Need help with high pass filter

Well here is my guess since impedance for a cap is 1/wc where w =2*PI*f where f is the frequency in Hz. looks like 33,000= 1/(2*PI*130*c) or c= 1/(2*PI*130*33,000) * 1,000,000 in uF = .0362uF How did I do guys (gals) ?

Thank you for your help, Joegio. But how do I incorporate the resistor into the formula (e.g. resistor of 15k ohm)? Is that just added to the amplifier's resistance (33,000 + 15,000), changing the equation to C= 1/(2*Pi*130*48,000)? Or is there another formula to incorporate the resistor? I know that this can be done without the resistor, connecting the ground directly, but based on a Stereophile prototype (Corey Greenberg Vol. 17 No. 1) who incorporated a resistor as well, there "must" be some advantage to that. Does anybody know?

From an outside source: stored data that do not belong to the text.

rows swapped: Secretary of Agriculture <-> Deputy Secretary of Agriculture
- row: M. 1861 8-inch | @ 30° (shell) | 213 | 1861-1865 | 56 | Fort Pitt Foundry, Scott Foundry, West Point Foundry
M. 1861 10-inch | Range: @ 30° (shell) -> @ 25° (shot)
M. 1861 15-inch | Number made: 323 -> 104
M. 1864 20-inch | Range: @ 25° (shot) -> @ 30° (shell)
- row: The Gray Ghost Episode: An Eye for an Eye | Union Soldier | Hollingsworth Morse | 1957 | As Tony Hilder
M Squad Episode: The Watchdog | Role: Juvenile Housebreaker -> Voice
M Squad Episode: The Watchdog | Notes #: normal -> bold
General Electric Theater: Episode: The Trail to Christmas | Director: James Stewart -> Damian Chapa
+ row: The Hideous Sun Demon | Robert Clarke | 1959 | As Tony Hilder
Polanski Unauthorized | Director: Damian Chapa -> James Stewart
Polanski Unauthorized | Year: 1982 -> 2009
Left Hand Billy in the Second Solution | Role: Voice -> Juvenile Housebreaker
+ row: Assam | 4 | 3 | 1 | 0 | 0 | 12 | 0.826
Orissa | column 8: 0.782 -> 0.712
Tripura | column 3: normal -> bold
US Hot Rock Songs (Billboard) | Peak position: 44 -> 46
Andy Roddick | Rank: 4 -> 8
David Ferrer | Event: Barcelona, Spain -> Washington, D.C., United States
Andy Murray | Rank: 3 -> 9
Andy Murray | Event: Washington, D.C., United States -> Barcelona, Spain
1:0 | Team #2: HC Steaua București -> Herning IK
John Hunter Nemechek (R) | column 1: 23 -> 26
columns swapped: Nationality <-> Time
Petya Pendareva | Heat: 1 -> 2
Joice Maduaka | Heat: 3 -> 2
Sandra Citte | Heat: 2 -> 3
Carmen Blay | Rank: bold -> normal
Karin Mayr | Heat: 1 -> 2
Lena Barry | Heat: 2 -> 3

Well I'm not sure about the resistor unless its to create a filter of a higher order. Anyway I took one of the Vandersteen filters apart and found two caps in parallel which sum the capacitance, but no resistor. If the resistor is in series than I think you would add it to the capacitive impedance, if in paralel than its 1/Z = 1/Xc + 1/Xr where Xc is capacative reactance and Xr is resistance reactance. This is where a spreadsheet comes in handy. Again I'm no expert, but I think this is how it goes.